• WORK ITEM:
No pictures go in the copy; everything else in the records below must be output exactly.
▽
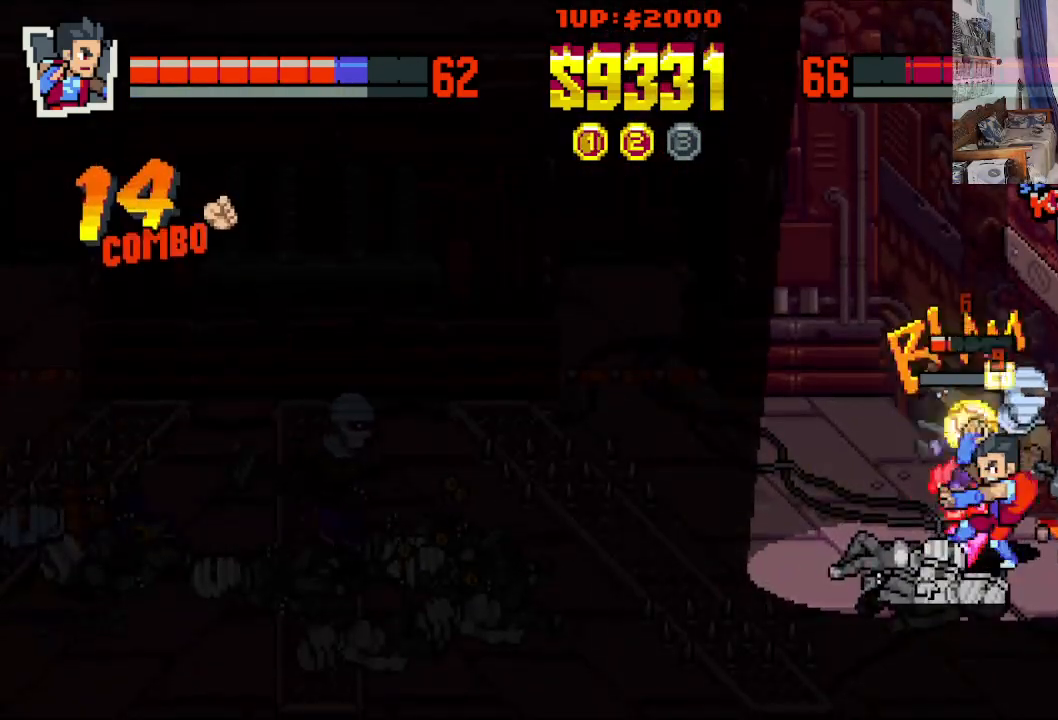
{"buttons": [], "left_stick": "center", "events": [[33, "X", "up"], [100, "X", "down"], [217, "X", "up"], [283, "X", "down"], [317, "DPAD_RIGHT", "up"], [350, "X", "up"]]}
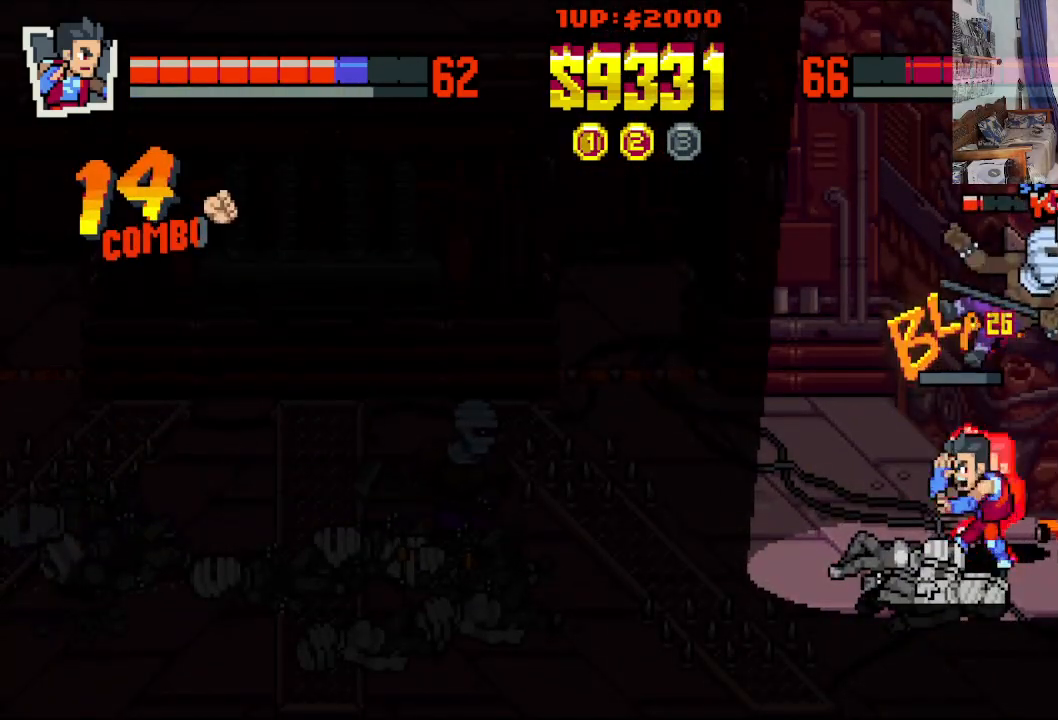
{"buttons": ["A"], "left_stick": "center", "events": [[483, "A", "down"]]}
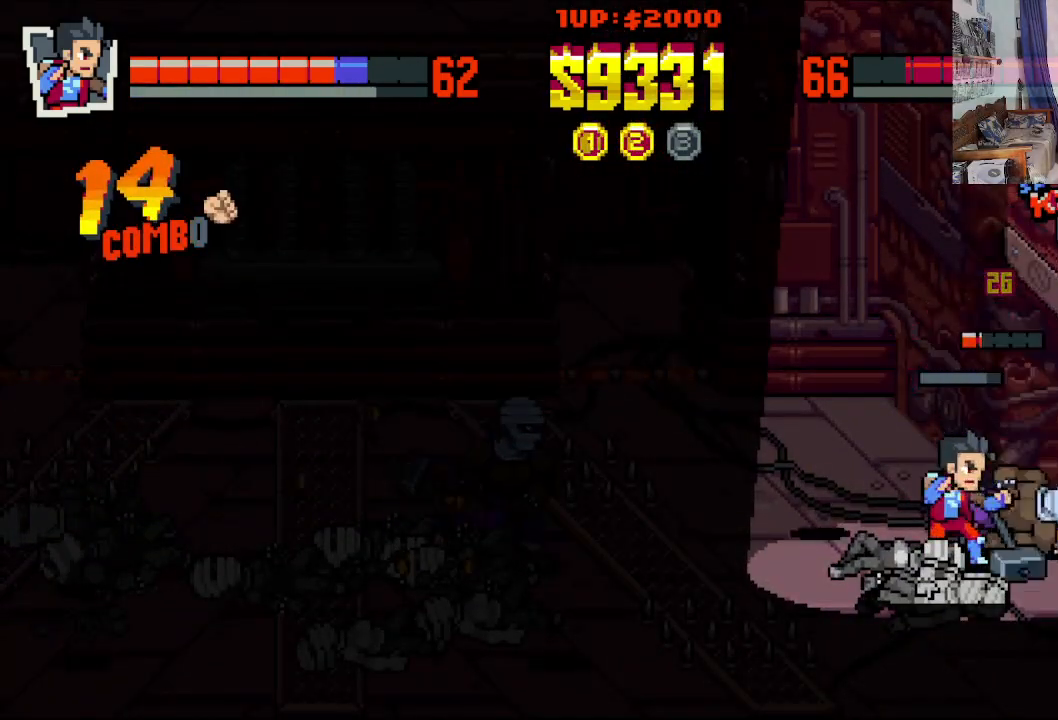
{"buttons": ["X"], "left_stick": "center", "events": [[33, "A", "up"], [133, "A", "down"], [183, "A", "up"], [233, "A", "down"], [383, "A", "up"], [433, "X", "down"]]}
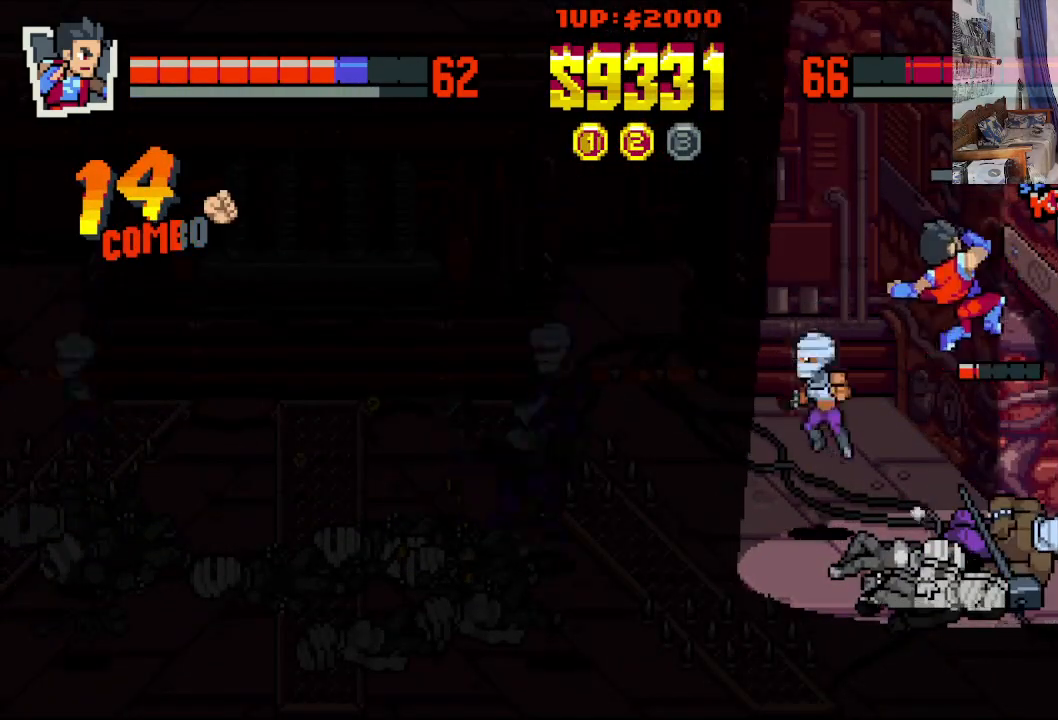
{"buttons": [], "left_stick": "center", "events": [[17, "X", "up"], [83, "X", "down"], [167, "X", "up"], [233, "X", "down"], [317, "X", "up"], [383, "X", "down"], [467, "X", "up"]]}
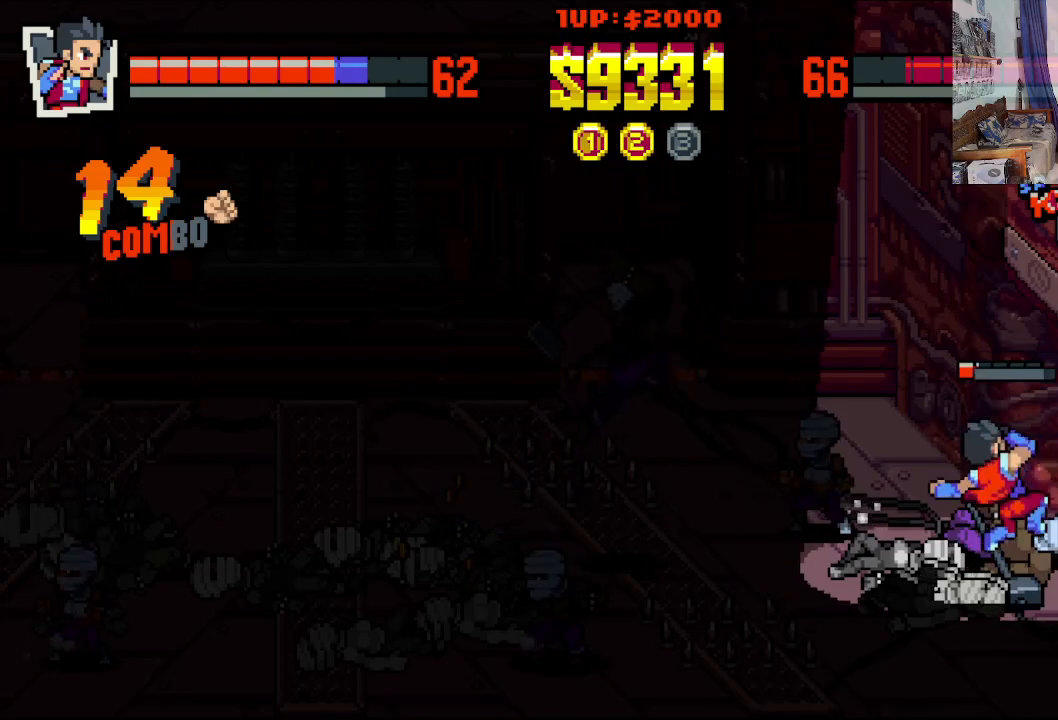
{"buttons": [], "left_stick": "center", "events": [[17, "X", "down"], [133, "X", "up"]]}
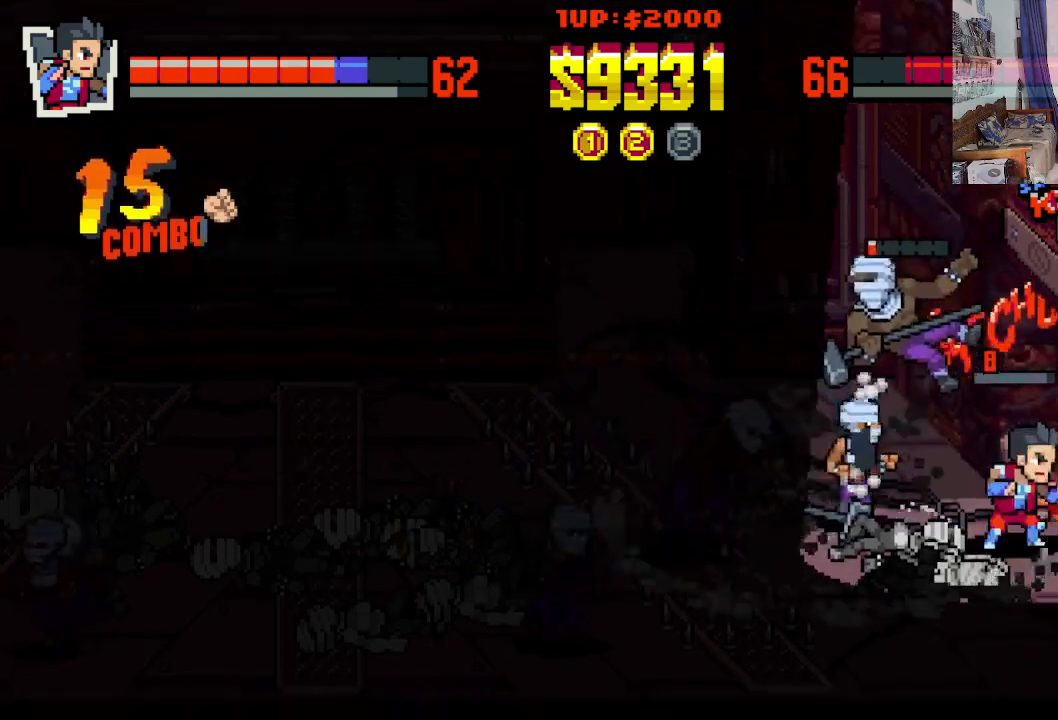
{"buttons": ["X", "DPAD_LEFT"], "left_stick": "center", "events": [[317, "DPAD_LEFT", "down"], [433, "X", "down"]]}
△
• OUTPUT:
{"buttons": [], "left_stick": "center", "events": [[33, "X", "up"], [100, "X", "down"], [217, "X", "up"], [283, "X", "down"], [317, "DPAD_RIGHT", "up"], [350, "X", "up"]]}
{"buttons": ["A"], "left_stick": "center", "events": [[483, "A", "down"]]}
{"buttons": ["X"], "left_stick": "center", "events": [[33, "A", "up"], [133, "A", "down"], [183, "A", "up"], [233, "A", "down"], [383, "A", "up"], [433, "X", "down"]]}
{"buttons": [], "left_stick": "center", "events": [[17, "X", "up"], [83, "X", "down"], [167, "X", "up"], [233, "X", "down"], [317, "X", "up"], [383, "X", "down"], [467, "X", "up"]]}
{"buttons": [], "left_stick": "center", "events": [[17, "X", "down"], [133, "X", "up"]]}
{"buttons": ["X", "DPAD_LEFT"], "left_stick": "center", "events": [[317, "DPAD_LEFT", "down"], [433, "X", "down"]]}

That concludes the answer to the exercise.